For more good “glass” pictures, click on the banner below.



Alexia said...

A really interesting and eclectic collection of shots, Max!

I know what you mean about parents helping - they're great, but they never manage to be strict enough with the kids. Takes a teacher to pull them into line, sometimes ;)

Little Nell said...

A hugely enjoyable post Max! Not only do I remember milk deliveries in glass bottles, I also remember drinking milk at school from glass bottles, with a straw. I take my hat off to you regards travelling wth all those teenagers!!

Carmi said...

I think I'd love to spend time in your house. Not only because it's filled with the Coolest Stuff Ever, but because I'd get to hear the stories first-hand.

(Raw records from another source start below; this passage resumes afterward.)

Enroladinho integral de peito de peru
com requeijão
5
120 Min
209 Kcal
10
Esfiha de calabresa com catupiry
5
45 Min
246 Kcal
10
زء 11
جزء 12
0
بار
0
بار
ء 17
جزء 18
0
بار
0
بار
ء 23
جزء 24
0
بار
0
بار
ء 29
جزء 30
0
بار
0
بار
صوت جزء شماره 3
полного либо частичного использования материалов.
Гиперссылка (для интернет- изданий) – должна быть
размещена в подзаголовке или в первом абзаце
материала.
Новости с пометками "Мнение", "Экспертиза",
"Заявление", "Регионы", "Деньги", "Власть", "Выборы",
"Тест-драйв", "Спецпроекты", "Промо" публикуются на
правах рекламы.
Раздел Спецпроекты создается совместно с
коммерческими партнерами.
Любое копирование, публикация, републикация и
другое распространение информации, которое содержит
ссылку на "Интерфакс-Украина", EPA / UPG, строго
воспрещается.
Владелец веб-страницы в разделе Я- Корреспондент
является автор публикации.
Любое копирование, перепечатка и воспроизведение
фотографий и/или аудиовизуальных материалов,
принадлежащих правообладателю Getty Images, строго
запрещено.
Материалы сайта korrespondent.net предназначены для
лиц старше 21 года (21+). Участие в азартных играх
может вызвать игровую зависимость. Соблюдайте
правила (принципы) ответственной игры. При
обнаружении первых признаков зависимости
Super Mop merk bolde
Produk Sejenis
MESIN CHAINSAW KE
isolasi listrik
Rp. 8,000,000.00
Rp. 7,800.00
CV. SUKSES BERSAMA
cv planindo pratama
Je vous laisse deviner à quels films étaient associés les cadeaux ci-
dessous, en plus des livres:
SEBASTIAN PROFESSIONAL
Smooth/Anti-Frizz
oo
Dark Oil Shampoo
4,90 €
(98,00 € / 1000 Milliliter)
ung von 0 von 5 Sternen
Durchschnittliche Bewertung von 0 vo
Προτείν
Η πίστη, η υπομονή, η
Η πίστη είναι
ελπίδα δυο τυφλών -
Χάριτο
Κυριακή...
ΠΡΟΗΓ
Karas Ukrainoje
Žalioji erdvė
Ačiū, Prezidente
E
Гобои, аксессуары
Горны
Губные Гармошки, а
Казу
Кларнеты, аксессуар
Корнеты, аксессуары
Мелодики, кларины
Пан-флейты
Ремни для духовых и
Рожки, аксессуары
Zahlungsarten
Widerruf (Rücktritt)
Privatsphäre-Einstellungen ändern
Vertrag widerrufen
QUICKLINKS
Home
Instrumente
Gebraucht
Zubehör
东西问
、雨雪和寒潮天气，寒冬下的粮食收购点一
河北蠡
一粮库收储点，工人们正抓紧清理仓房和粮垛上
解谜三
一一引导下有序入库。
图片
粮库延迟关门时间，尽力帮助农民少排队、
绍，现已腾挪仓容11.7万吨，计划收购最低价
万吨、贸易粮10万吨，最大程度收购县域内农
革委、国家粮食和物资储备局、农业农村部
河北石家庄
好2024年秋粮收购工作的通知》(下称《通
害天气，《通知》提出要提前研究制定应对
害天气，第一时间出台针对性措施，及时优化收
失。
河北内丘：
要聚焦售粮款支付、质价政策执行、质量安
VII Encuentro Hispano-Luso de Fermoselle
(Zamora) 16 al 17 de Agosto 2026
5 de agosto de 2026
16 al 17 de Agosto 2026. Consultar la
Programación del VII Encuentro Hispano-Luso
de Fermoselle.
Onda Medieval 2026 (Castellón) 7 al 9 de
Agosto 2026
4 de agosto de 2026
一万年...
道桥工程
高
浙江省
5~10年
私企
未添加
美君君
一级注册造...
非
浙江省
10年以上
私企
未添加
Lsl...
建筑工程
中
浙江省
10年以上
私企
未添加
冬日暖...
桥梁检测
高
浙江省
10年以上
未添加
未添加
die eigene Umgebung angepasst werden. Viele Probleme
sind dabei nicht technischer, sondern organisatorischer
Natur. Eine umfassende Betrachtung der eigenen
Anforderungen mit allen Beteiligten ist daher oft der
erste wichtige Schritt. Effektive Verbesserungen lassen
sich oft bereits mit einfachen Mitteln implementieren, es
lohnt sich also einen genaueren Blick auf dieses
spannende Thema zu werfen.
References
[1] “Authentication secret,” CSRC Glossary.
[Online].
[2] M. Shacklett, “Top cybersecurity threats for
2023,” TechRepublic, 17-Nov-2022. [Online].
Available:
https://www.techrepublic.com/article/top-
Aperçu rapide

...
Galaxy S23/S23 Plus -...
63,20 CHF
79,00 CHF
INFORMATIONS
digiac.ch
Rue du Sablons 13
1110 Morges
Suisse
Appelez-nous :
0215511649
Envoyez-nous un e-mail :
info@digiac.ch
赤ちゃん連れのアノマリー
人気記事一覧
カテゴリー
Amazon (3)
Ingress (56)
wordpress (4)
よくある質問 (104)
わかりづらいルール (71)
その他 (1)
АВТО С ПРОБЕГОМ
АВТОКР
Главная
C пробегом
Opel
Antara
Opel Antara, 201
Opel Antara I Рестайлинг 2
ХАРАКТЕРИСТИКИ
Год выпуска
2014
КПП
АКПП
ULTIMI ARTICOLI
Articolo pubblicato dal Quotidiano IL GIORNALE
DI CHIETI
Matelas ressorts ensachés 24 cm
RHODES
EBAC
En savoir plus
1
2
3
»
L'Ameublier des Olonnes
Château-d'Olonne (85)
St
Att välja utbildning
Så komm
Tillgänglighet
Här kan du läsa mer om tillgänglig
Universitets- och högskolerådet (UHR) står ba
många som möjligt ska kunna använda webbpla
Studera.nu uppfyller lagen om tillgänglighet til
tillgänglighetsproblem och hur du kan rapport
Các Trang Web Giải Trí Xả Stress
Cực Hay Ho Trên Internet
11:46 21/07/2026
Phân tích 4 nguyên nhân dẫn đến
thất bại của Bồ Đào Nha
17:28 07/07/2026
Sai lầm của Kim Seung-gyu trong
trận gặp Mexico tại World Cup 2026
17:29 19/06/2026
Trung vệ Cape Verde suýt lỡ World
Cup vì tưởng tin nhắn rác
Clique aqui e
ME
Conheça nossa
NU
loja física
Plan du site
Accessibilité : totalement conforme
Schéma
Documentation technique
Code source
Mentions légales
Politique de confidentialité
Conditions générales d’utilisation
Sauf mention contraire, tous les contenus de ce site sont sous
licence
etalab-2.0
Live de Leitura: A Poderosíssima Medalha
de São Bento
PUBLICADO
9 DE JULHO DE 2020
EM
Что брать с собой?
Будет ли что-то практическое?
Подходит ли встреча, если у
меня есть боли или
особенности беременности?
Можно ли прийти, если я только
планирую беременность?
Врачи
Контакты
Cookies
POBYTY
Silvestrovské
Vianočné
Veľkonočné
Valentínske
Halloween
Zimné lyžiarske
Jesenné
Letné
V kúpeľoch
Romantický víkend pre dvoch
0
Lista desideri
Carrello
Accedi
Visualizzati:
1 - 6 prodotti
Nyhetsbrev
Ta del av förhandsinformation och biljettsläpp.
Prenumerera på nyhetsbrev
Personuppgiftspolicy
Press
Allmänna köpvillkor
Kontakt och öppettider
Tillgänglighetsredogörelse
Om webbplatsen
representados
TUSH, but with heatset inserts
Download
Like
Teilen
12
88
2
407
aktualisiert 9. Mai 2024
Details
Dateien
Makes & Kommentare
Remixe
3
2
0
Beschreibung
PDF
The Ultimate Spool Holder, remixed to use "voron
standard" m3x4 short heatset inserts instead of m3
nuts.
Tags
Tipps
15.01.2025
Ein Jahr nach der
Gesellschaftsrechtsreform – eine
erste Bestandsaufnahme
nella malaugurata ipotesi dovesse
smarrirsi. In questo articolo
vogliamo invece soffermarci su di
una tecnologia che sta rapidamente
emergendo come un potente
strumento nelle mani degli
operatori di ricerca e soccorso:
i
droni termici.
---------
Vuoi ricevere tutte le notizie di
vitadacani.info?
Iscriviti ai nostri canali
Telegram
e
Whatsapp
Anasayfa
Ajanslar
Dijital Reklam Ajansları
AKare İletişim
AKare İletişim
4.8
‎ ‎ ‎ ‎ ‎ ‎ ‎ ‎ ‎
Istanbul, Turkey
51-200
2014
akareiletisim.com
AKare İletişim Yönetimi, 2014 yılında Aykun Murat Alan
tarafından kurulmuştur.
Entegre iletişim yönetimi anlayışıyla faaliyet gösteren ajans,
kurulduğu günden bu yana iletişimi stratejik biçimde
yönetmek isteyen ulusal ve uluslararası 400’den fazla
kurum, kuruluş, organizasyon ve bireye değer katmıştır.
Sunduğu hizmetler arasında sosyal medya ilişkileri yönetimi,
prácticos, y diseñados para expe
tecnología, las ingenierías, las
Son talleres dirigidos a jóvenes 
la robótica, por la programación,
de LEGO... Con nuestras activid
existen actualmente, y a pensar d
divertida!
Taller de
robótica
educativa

You're the perfect educator: The stories you share with your students doubtless shape them well into adulthood. Coolness.

(We live just a few miles away from where the Ford Crown Vic is assembled, in St. Thomas, Ontario. The factory closes for good in a couple of weeks.)

Max said...

Stuff without the stories is just that - stuff. The stories are what count, the items are just there to remind.
What's the little emoticon for a tear in my eye? The Crown Vic plant closing in a couple weeks? The big American car (not SUV) is dead. Good for the planet, bad for the nostalgic.
If you get a chance, I'd love to see some pictures before it's all shuttered up.